### Exercise brief
Every line holding the string "githubusercontent" should be copied from the listing.

### Record extracts
#####

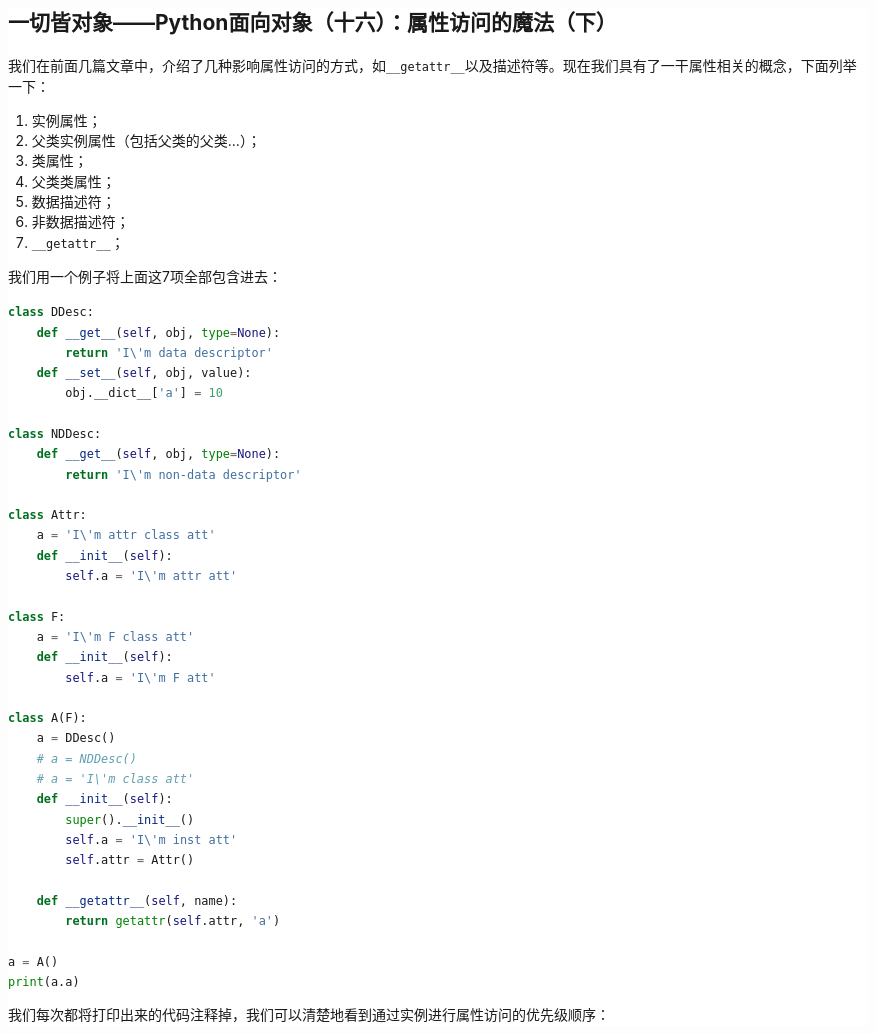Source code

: ## 一切皆对象——Python面向对象（十六）：属性访问的魔法（下）

我们在前面几篇文章中，介绍了几种影响属性访问的方式，如`__getattr__`以及描述符等。现在我们具有了一干属性相关的概念，下面列举一下：

1. 实例属性；
2. 父类实例属性（包括父类的父类...）；
3. 类属性；
4. 父类类属性；
5. 数据描述符；
6. 非数据描述符；
7. `__getattr__`；

我们用一个例子将上面这7项全部包含进去：

```python
class DDesc:
    def __get__(self, obj, type=None):
        return 'I\'m data descriptor'
    def __set__(self, obj, value):
        obj.__dict__['a'] = 10
        
class NDDesc:
    def __get__(self, obj, type=None):
        return 'I\'m non-data descriptor'
    
class Attr:
    a = 'I\'m attr class att'
    def __init__(self):
        self.a = 'I\'m attr att'
        
class F:
	a = 'I\'m F class att'
    def __init__(self):
        self.a = 'I\'m F att'
        
class A(F):
    a = DDesc()
    # a = NDDesc()
    # a = 'I\'m class att'
    def __init__(self):
        super().__init__()
        self.a = 'I\'m inst att'
        self.attr = Attr()
    
    def __getattr__(self, name):
        return getattr(self.attr, 'a')
    
a = A()
print(a.a)
```

我们每次都将打印出来的代码注释掉，我们可以清楚地看到通过实例进行属性访问的优先级顺序：
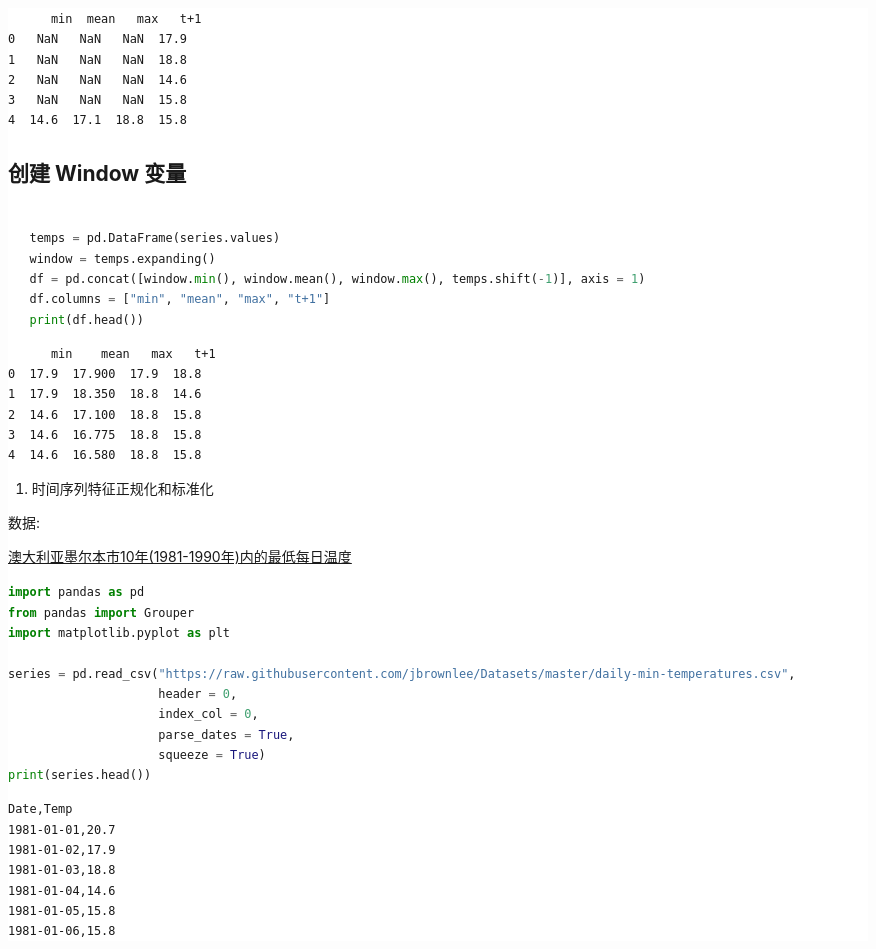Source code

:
 ```
      min  mean   max   t+1
0   NaN   NaN   NaN  17.9
1   NaN   NaN   NaN  18.8
2   NaN   NaN   NaN  14.6
3   NaN   NaN   NaN  15.8
4  14.6  17.1  18.8  15.8
```


## 创建 Window 变量

```python

   temps = pd.DataFrame(series.values)
   window = temps.expanding()
   df = pd.concat([window.min(), window.mean(), window.max(), temps.shift(-1)], axis = 1)
   df.columns = ["min", "mean", "max", "t+1"]
   print(df.head())
```

``` 
      min    mean   max   t+1
0  17.9  17.900  17.9  18.8
1  17.9  18.350  18.8  14.6
2  14.6  17.100  18.8  15.8
3  14.6  16.775  18.8  15.8
4  14.6  16.580  18.8  15.8
```

1. 时间序列特征正规化和标准化

数据: 

[澳大利亚墨尔本市10年(1981-1990年)内的最低每日温度](https://raw.githubusercontent.com/jbrownlee/Datasets/master/daily-min-temperatures.csv)

```python
import pandas as pd 
from pandas import Grouper
import matplotlib.pyplot as plt 

series = pd.read_csv("https://raw.githubusercontent.com/jbrownlee/Datasets/master/daily-min-temperatures.csv",
                     header = 0,
                     index_col = 0, 
                     parse_dates = True,
                     squeeze = True)
print(series.head())
```

``` 
Date,Temp
1981-01-01,20.7
1981-01-02,17.9
1981-01-03,18.8
1981-01-04,14.6
1981-01-05,15.8
1981-01-06,15.8
```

#####

### Answer section
[澳大利亚墨尔本市10年(1981-1990年)内的最低每日温度](https://raw.githubusercontent.com/jbrownlee/Datasets/master/daily-min-temperatures.csv)
series = pd.read_csv("https://raw.githubusercontent.com/jbrownlee/Datasets/master/daily-min-temperatures.csv",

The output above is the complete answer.